"Liebe Elisabeth,
viele Grüße von der Erde.
Wie sieht wohl der Himmel aus? Das frage ich mich eigentlich schon lange. Gibt es ihn überhaupt? Werden wir uns dort wiedersehen? Es gab in den letzten Jahren viel zu viele Fragen, welche du mir nie beantwortet hast. Vielleicht wirst du bald die Möglichkeit dazu haben...
Ich redete öfter über den Tod, aber nie war ich ihm so nahe. Meine Hinrichtung steht in zwei Tagen bevor, ich will es lieber nicht wieder verleugnen.
Wie wird es dir wohl mittlerweile ergangen sein? Wirst du dich überhaupt freuen, mich wiederzusehen? Ich werde mich auf jeden Fall freuen, falls ich dich wiedersehe. Über alles werde ich mich dann freuen, denn alles wird wie früher sein. Nichts wird sich dann mehr für uns ändern und wir werden nie mehr getrennt werden.
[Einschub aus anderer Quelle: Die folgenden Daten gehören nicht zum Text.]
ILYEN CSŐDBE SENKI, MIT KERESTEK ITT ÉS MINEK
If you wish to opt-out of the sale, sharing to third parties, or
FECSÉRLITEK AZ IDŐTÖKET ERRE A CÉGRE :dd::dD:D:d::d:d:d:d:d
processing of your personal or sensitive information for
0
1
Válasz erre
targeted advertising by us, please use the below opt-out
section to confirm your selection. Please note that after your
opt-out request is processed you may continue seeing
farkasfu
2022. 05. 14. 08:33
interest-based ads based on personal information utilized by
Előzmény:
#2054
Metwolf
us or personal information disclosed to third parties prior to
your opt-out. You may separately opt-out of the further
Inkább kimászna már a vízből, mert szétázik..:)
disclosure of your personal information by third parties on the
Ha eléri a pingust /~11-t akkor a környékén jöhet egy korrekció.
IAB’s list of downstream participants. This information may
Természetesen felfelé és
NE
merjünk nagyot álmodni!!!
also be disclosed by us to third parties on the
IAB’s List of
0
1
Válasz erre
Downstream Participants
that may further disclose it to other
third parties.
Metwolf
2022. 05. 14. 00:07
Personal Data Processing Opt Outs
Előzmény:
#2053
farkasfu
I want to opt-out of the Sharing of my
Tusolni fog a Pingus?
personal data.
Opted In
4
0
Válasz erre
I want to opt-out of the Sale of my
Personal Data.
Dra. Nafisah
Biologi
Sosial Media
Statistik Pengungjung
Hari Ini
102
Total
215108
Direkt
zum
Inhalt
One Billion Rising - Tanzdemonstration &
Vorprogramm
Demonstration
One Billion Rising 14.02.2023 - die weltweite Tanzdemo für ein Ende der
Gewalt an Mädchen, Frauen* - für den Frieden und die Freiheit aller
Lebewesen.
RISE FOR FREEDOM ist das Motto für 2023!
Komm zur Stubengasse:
Wenigstens ein Ziel ist dann erreich,
Dies hier wird der letzte Brief sein, also eine Art Abschiedsbrief. Lächerlich, dass ich das jetzt schreibe. Dabei soll es gar keinen Abschied geben, sondern lieber ein Wiedersehen. Aber das in nun unwichtig. Vielleicht kann ich es dir bald selbst erzählen. Keine Briefe, kein ewiges Warten mehr. Auch wenn ich mich schon langsam an mein neues Leben gewöhnt hatte...
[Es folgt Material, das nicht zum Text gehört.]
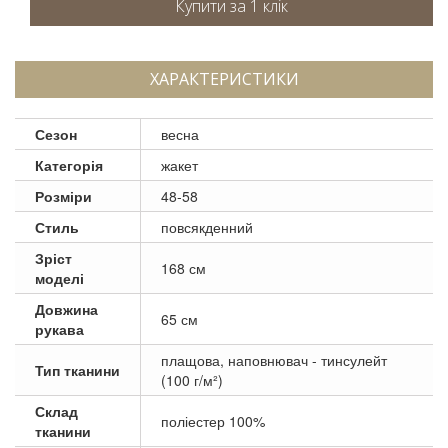
ХАРАКТЕРИСТИКИ
Сезон
весна
Категорія
жакет
Розміри
48-58
Стиль
повсякденний
Зріст
168 см
моделі
Довжина
65 см
рукава
плащова, наповнювач - тинсулейт
Тип тканини
(100 г/м²)
Склад
поліестер 100%
тканини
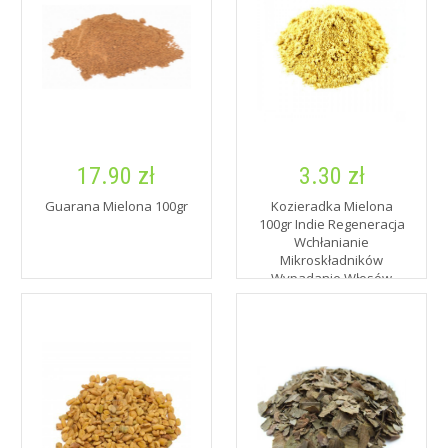
17.90 zł
3.30 zł
Guarana Mielona 100gr
Kozieradka Mielona
100gr Indie Regeneracja
Wchłanianie
Mikroskładników
Wypadanie Włosów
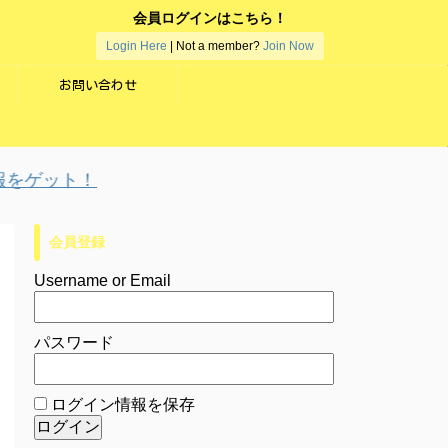
会員ログインはこちら！
Login Here
| Not a member?
Join Now
お問い合わせ
ゲット！
会員登録
Username or Email
パスワード
ログイン情報を保存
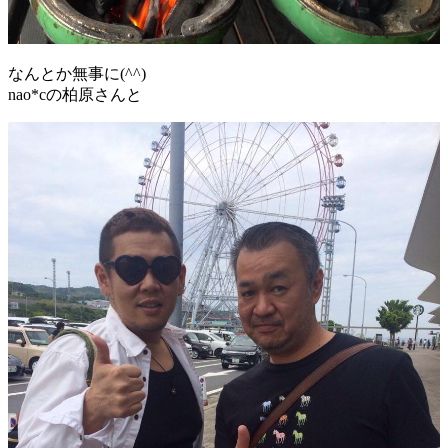
なんとか無事に(^^)
nao*cの柏原さんと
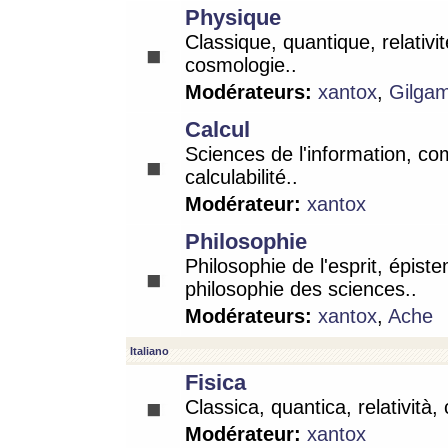
Physique
Classique, quantique, relativit
cosmologie..
Modérateurs:
xantox
,
Gilga
Calcul
Sciences de l'information, co
calculabilité..
Modérateur:
xantox
Philosophie
Philosophie de l'esprit, épist
philosophie des sciences..
Modérateurs:
xantox
,
Ache
Italiano
Fisica
Classica, quantica, relatività,
Modérateur:
xantox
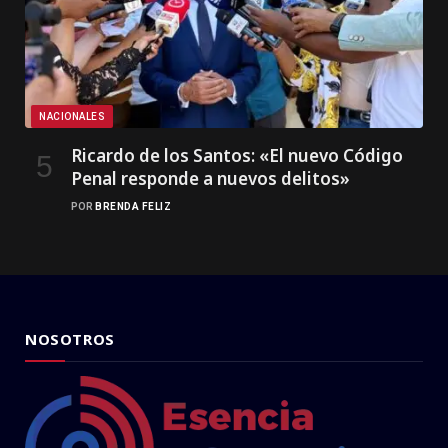
NACIONALES
Ricardo de los Santos: «El nuevo Código
Penal responde a nuevos delitos»
POR
BRENDA FELIZ
NOSOTROS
Was denkst du, wer wird zur Hinrichtung erscheinen? Ein paar Reporter, Schaulustige, aber vermutlich keiner meiner Bekannten, wenn man von den anderen Professoren absieht. Der Henker zählt immerhin nicht. Darcy lade ich nicht ein, immerhin würde es ihm das Herz brechen und ihn in Gefahr bringen. Veronica kann ich auch nicht einladen, da die kleinste Aufregung ihre Wunde wieder aufplatzen lassen könnte. Und sonst gibt es niemanden, den ich mir hier wünschen würde. Aber eigentlich ist es auch egal, was könnte dort schon Großartiges geschehen?
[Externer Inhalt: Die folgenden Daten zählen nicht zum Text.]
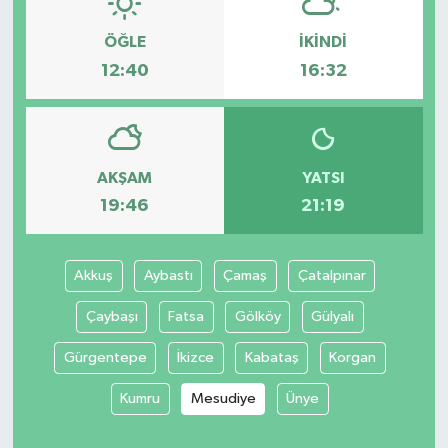
ÖĞLE
İKINDI
12:40
16:32
AKŞAM
YATSI
19:46
21:19
Akkuş
Aybastı
Çamaş
Çatalpınar
Çaybaşı
Fatsa
Gölköy
Gülyalı
Gürgentepe
İkizce
Kabataş
Korgan
Kumru
Mesudiye
Ünye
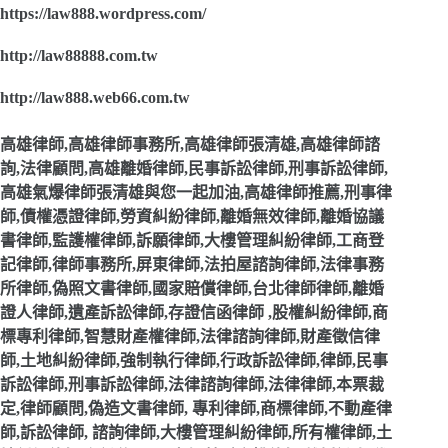
https://law888.wordpress.com/
http://law88888.com.tw
http://law888.web66.com.tw
高雄律師,高雄律師事務所,高雄律師張清雄,高雄律師諮
詢,法律顧問,高雄離婚律師,民事訴訟律師,刑事訴訟律師,
高雄氣爆律師張清雄與您一起加油,高雄律師推薦,刑事律
師,債權憑證律師,勞資糾紛律師,離婚無效律師,離婚協議
書律師,監護權律師,訴願律師,大樓管理糾紛律師,工商登
記律師,律師事務所,屏東律師,法拍屋諮詢律師,法律事務
所律師,偽照文書律師,國家賠償律師,台北律師律師,離婚
證人律師,遺產訴訟律師,存證信函律師 ,股權糾紛律師,商
標專利律師,智慧財產權律師,法律諮詢律師,財產徵信律
師,土地糾紛律師,強制執行律師,行政訴訟律師,律師,民事
訴訟律師,刑事訴訟律師,法律諮詢律師,法律律師,本票裁
定,律師顧問,偽造文書律師, 專利律師,商標律師,不動產律
師,訴訟律師, 諮詢律師,大樓管理糾紛律師,所有權律師,土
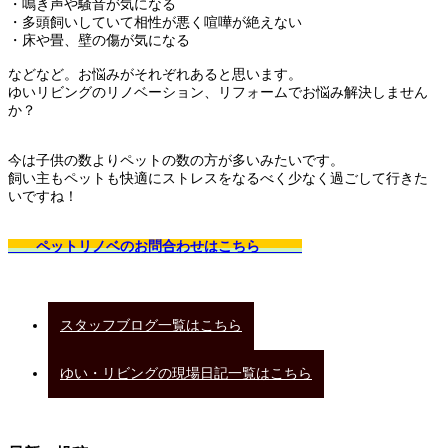
・鳴き声や騒音が気になる
・多頭飼いしていて相性が悪く喧嘩が絶えない
・床や畳、壁の傷が気になる
などなど。お悩みがそれぞれあると思います。
ゆいリビングのリノベーション、リフォームでお悩み解決しません
か？
今は子供の数よりペットの数の方が多いみたいです。
飼い主もペットも快適にストレスをなるべく少なく過ごして行きた
いですね！
ペットリノベのお問合わせはこちら
スタッフブログ一覧はこちら
ゆい・リビングの現場日記一覧はこちら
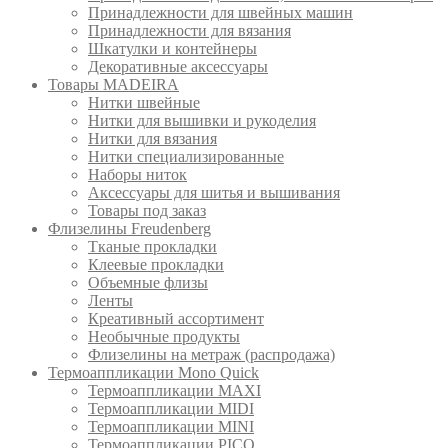
Принадлежности для швейных машин
Принадлежности для вязания
Шкатулки и контейнеры
Декоративные аксессуары
Товары MADEIRA
Нитки швейные
Нитки для вышивки и рукоделия
Нитки для вязания
Нитки специализированные
Наборы ниток
Аксессуары для шитья и вышивания
Товары под заказ
Флизелины Freudenberg
Тканые прокладки
Клеевые прокладки
Объемные флизы
Ленты
Креативный ассортимент
Необычные продукты
Флизелины на метраж (распродажа)
Термоаппликации Mono Quick
Термоаппликации MAXI
Термоаппликации MIDI
Термоаппликации MINI
Термоаппликации PICO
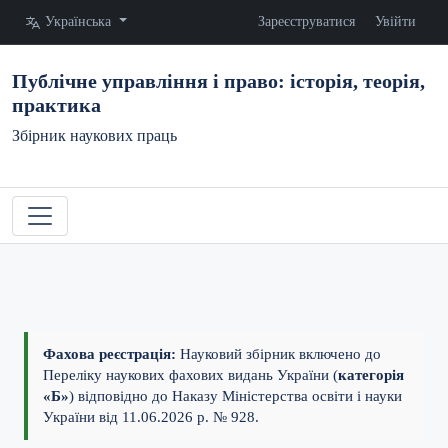
Змінити мову. Поточна мова:
Українська
Зареєструватися
Увійти
Публічне управління і право: історія, теорія,
практика
Збірник наукових праць
Фахова реєстрація:
Науковий збірник включено до
Переліку наукових фахових видань України (
категорія
«Б»
) відповідно до Наказу Міністерства освіти і науки
України від 11.06.2026 р. № 928.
Dieser Brief ist reichlich kurz, ich überlegte mir mehrere Male, was ich schreiben sollte, doch verwarf es sehr schnell wieder.
Alles scheint einfach so surreal - vor kurzem noch schien mein Leben wieder gut zu laufen und jetzt sitze ich in irgend einer Kammer in Pembroke, während meine ehemaligen Kollegen mich hinrichten wollen. Morgen schon werde ich tot daliegen und keine Zeitung wird mich mit einem Wort erwähnen. Pembroke wird wieder schweigen, sobald das Unheil - ich - beseitigt ist. Von einem langweiligen Leben kann ich wenigstens nicht reden.
Bis bald.
In ewiger Liebe
Dein
James"
James faltete den letzten Fetzen Papier, welchen er noch hatte, zusammen und steckte ihn zu den anderen in seine kleine Schachtel. Diese Briefe würde er jedenfalls nie hergeben, niemals, egal was auch geschehen mag. Auch wenn ihn selbst bald der Tod erreichen zu schien...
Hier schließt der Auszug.